» **Exercise set**:
**1.** In the Chiefs helmet article below, shorten the paragraph that begins "Weeks passed, and then months" into a few bullet points that keep its main facts.
**2.** From the Chiefs helmet article below, pull out everything from "Chief of all" down to "home and waited.", word for word.
**3.** According to the Chiefs helmet article below, what design did Asselin paint onto the front and sides of the blank red helmet?

» **Passage given**:

Chief of all helmets in Kansas City
In 1988, the Kansas City Chiefs were going nowhere fast -- sort of like now. Todd Asselin, a die-hard Chiefs fan who'd recently graduated from college, felt the team needed a new attitude. And the best way to achieve that, he decided, was with a new helmet design.

So Asselin did what any uniform-minded fan would do: He bought himself a blank red helmet from a local sporting goods shop, painted a Native American headdress design onto the front and sides, and added the Chiefs' familiar arrowhead logo on the back. This, he was certain, was just what the team needed. With help from a friend who had a family connection to Chiefs management, he arranged to leave the helmet with GM Jack Steadman's secretary at Arrowhead Stadium. Then he went home and waited.
Weeks passed, and then months, with no response from Steadman. When Asselin called to ask about his helmet, he couldn't get a straight answer from anyone. Then, on Dec. 19, 1988, Steadman was replaced as GM by Carl Peterson. Asselin knew the change of administrations meant his helmet would probably get lost in the shuffle. And that, he figured, was the end of that.
THE STORY BEHIND THE STORY
In the decade or so that I've been writing about uniforms, no uni element has been as tantalizing and elusive as the Chiefs headdress helmet. Dozens of readers have e-mailed me about it over the years, but none of them had visual evidence, and their recollections usually didn't give me much to go on: "I can't remember the specifics, but I know it was a Chiefs home game in the mid-'80s. ... No, it was in the late '80s. ... No no no, it was a road game in the early '90s."

» **Available data**:
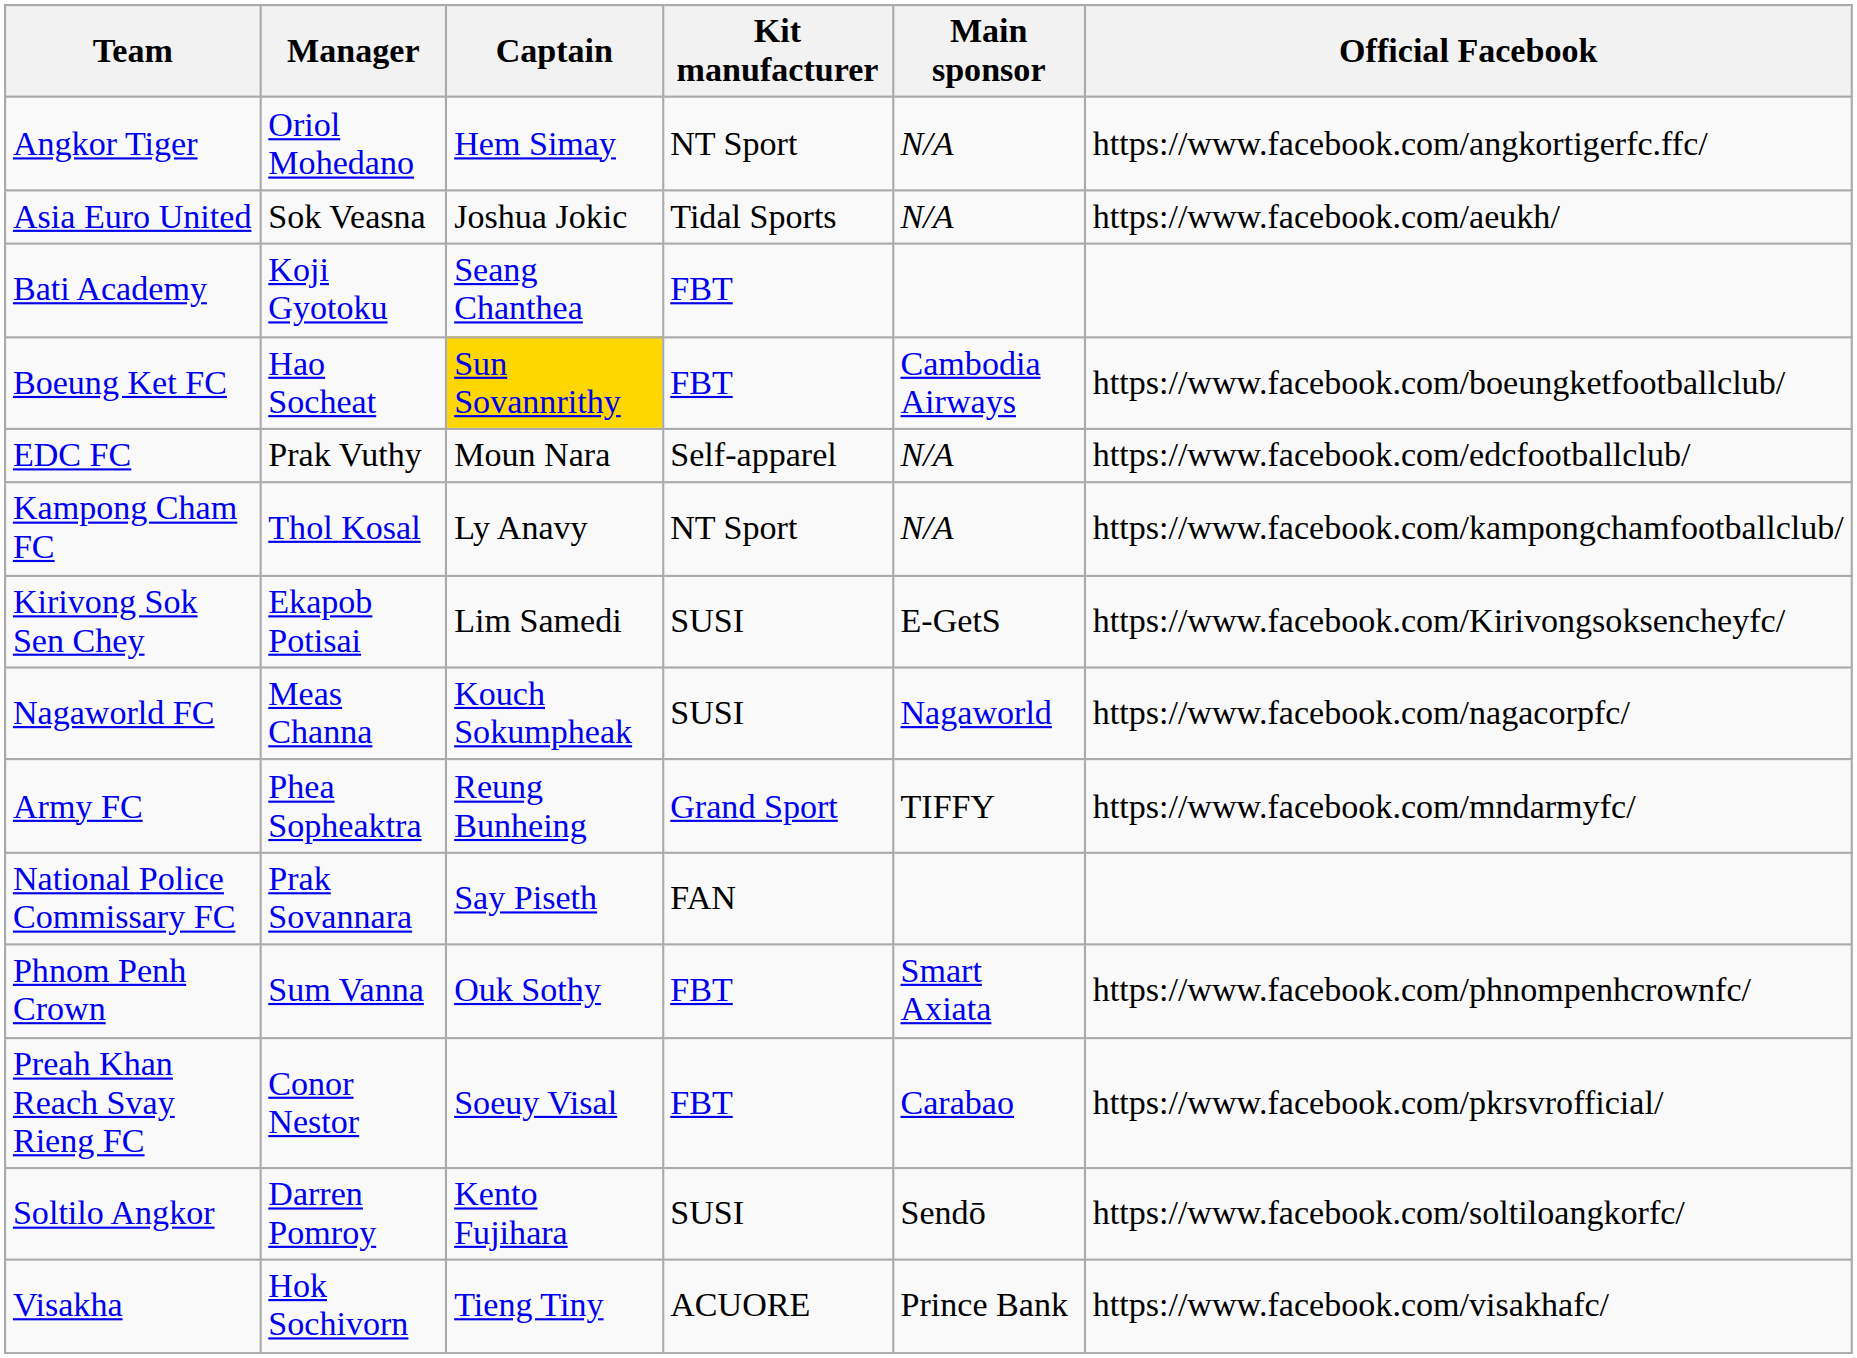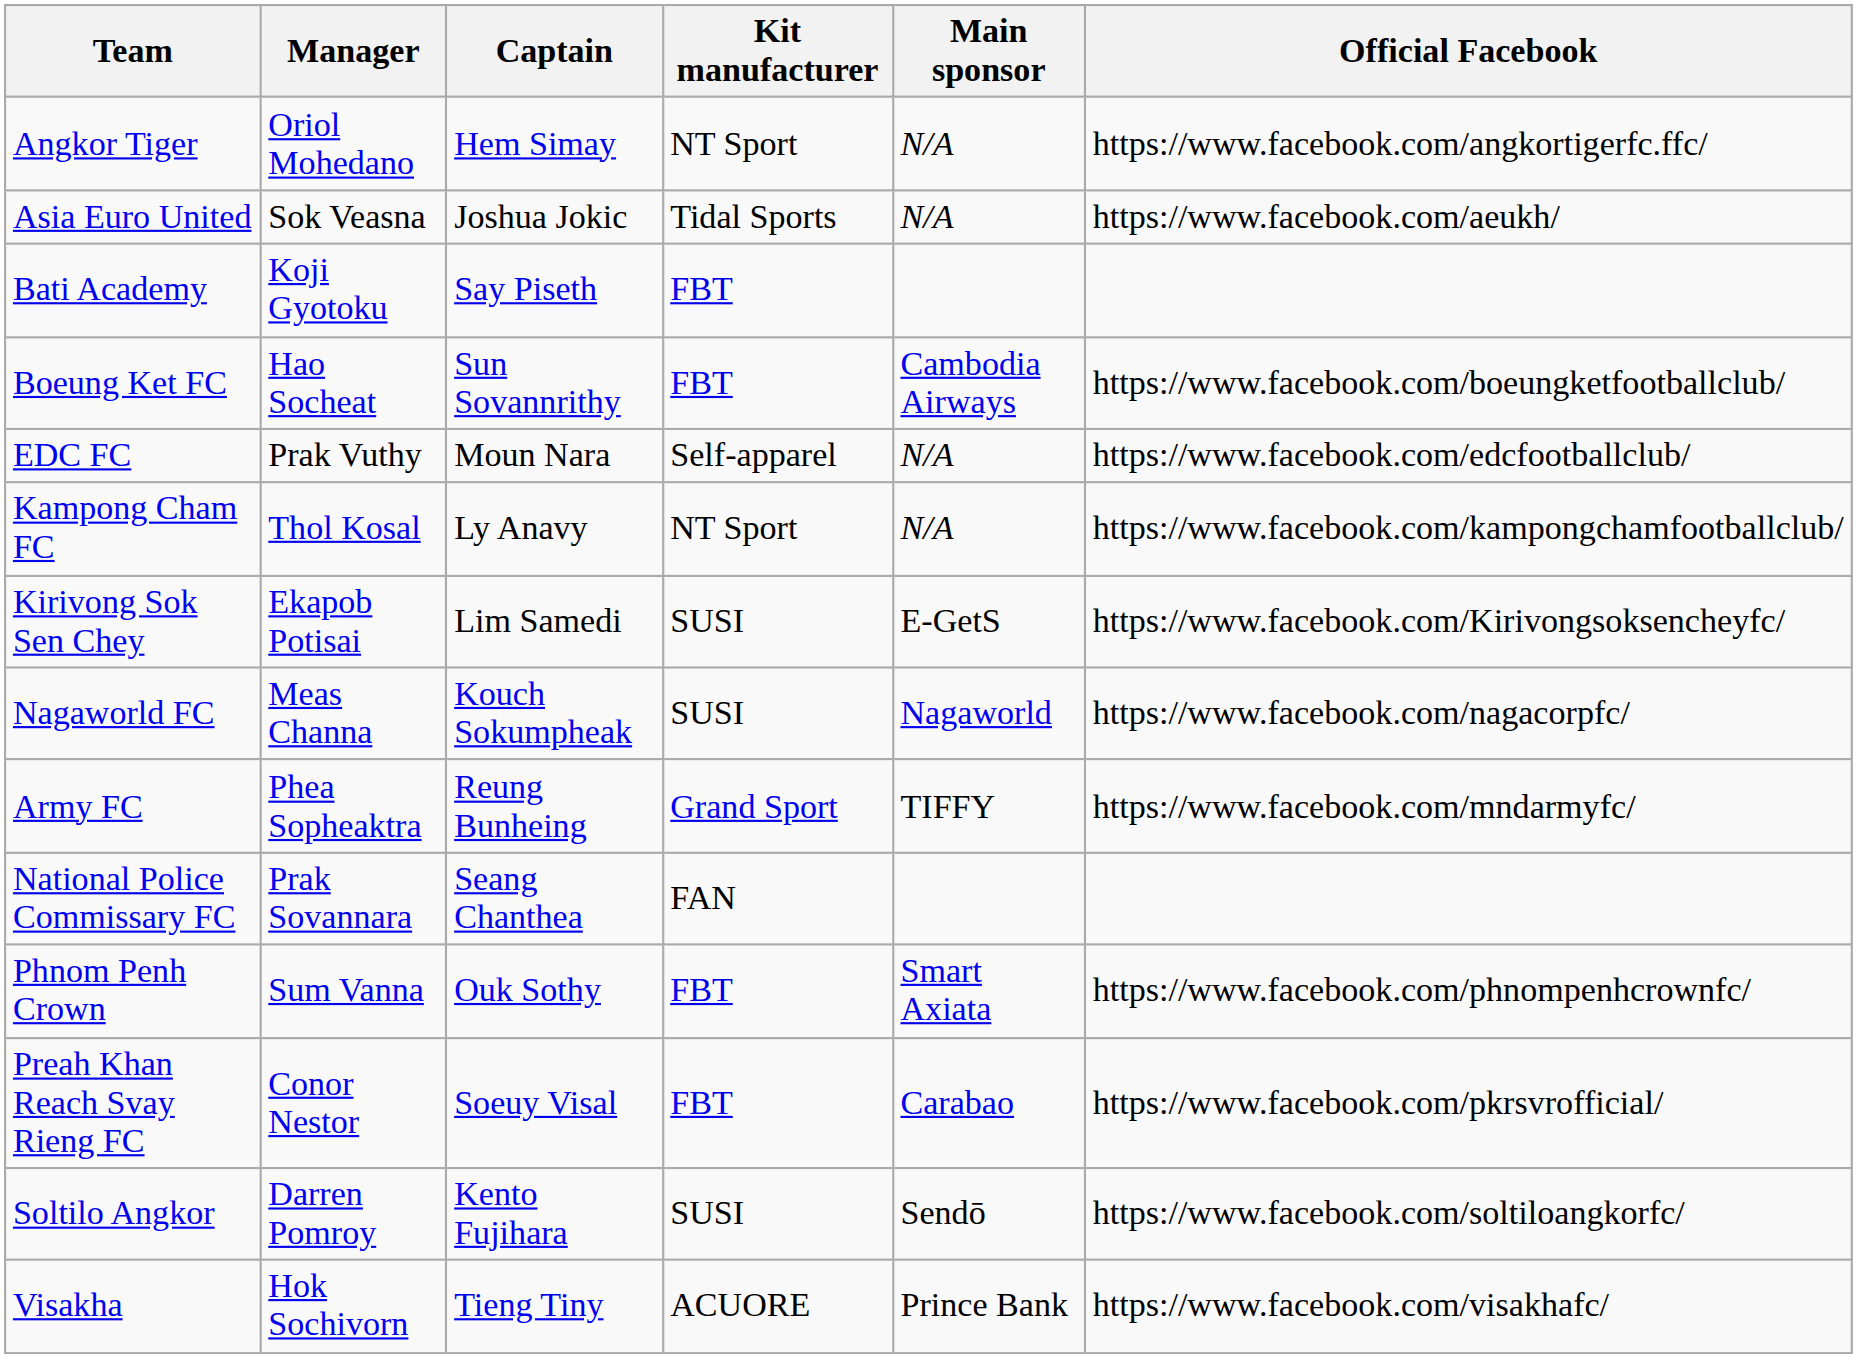Bati Academy | Captain: Seang Chanthea -> Say Piseth
Boeung Ket FC | Captain: gold background -> no background
National Police Commissary FC | Captain: Say Piseth -> Seang Chanthea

» **Per-task outputs**:
**1.**
- For months, Steadman never replied, and Asselin couldn't get a straight answer when he called about his helmet.
- On Dec. 19, 1988, Carl Peterson replaced Steadman as GM.
- Asselin figured the new administration would lose his helmet in the shuffle, and he thought that was the end of it.

**2.**
Chief of all helmets in Kansas City
In 1988, the Kansas City Chiefs were going nowhere fast -- sort of like now. Todd Asselin, a die-hard Chiefs fan who'd recently graduated from college, felt the team needed a new attitude. And the best way to achieve that, he decided, was with a new helmet design.

So Asselin did what any uniform-minded fan would do: He bought himself a blank red helmet from a local sporting goods shop, painted a Native American headdress design onto the front and sides, and added the Chiefs' familiar arrowhead logo on the back. This, he was certain, was just what the team needed. With help from a friend who had a family connection to Chiefs management, he arranged to leave the helmet with GM Jack Steadman's secretary at Arrowhead Stadium. Then he went home and waited.

**3.** He painted a Native American headdress design.